As shown by experimental and modeling results presented in the next section, conditions in the gasifier 202 can be optimized to produce syngas 222 with certain concentrations of N- and alkali-containing species. Fuel-N from waste fuel is released in the gasifier mostly in the form of NH3. Sodium and potassium from waste fuel are released into the gas phase or carried to the reburning zone of the combustor with fly ash. Injection of syngas into the SFTF reburning zone under certain process conditions will result in a significant decrease in NOx concentration in flue gas. When conditions in the reburning zone of a boiler are optimized, the presence of NH3 and sodium in biogas will result in an increase in NOx reduction in comparison with traditional (basic) reburning.

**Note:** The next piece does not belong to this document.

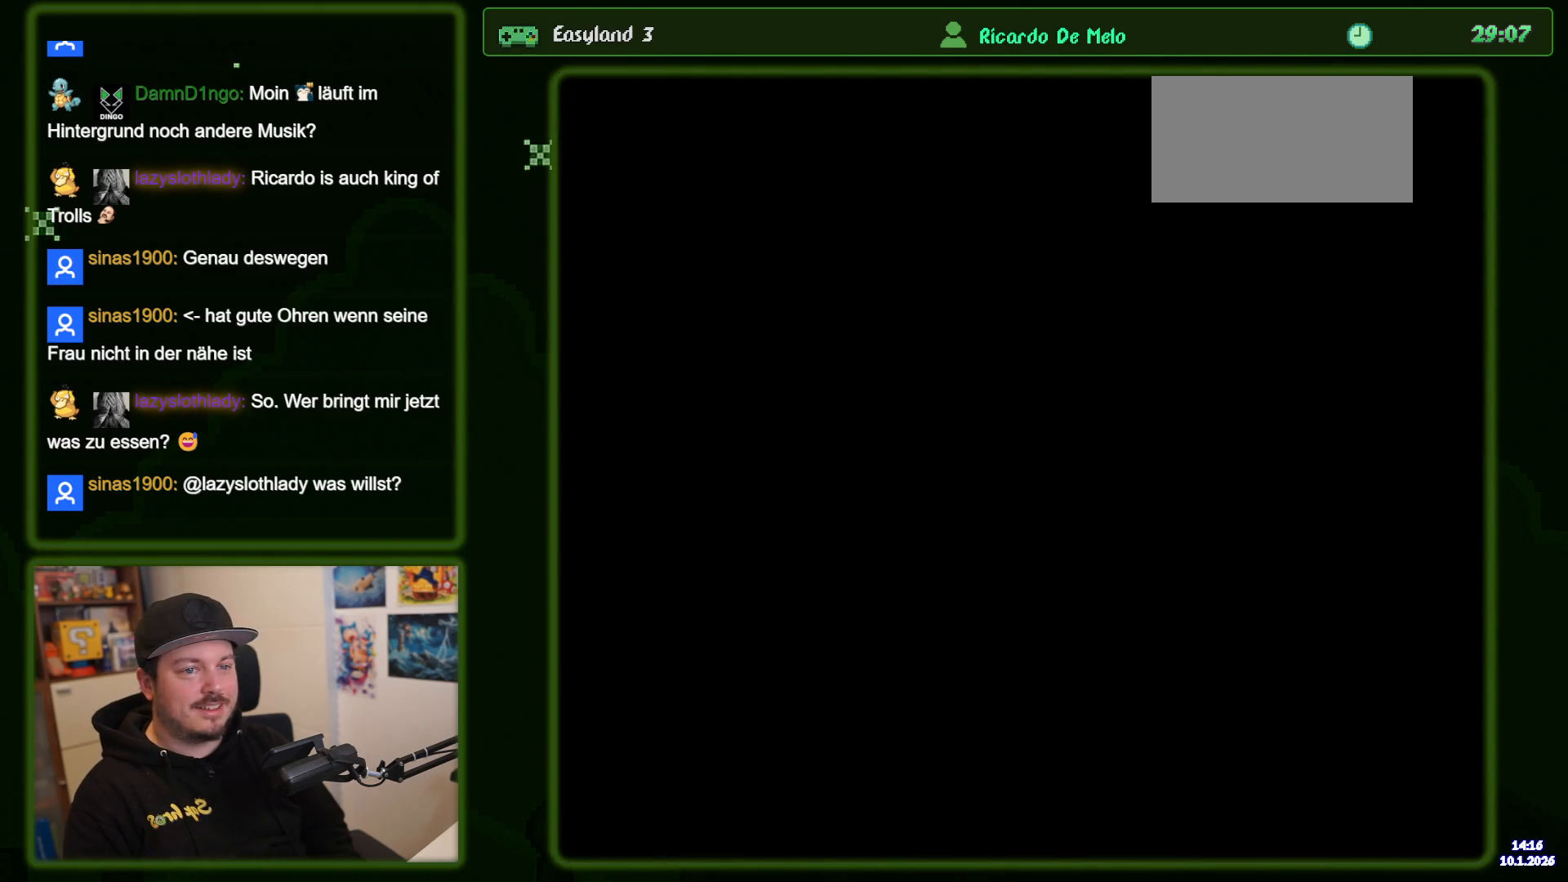
{"buttons": ["B", "Y", "DPAD_RIGHT"], "events": []}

Additional NOx reduction under optimized conditions of the present invention will occur at relatively low reburning fuel injection temperatures as required for effective reactions between NOx and syngas components, such as CO, H2, hydrocarbons, ammonia, and N- and alkali-containing compounds. Prior teachings stand for the proposition that reburning efficiency increases with an increase in the amount of the reburning fuel and in the temperature of flue gas at the injection point of the reburning fuel. One unexpected finding associated with the present invention is that the efficiency of NOx reduction increases with a decrease in the post combustion or reburning fuel injection temperature. In one example, the efficiency was optimized with the flue gas temperature in the range of 1200-2200° F. at the location of the reburning fuel injection. Another surprising finding associated with the present invention is that maximum NOx reduction may be achieved at 5%-15% reburning heat input rather than at 20%-25% as suggested in prior teachings.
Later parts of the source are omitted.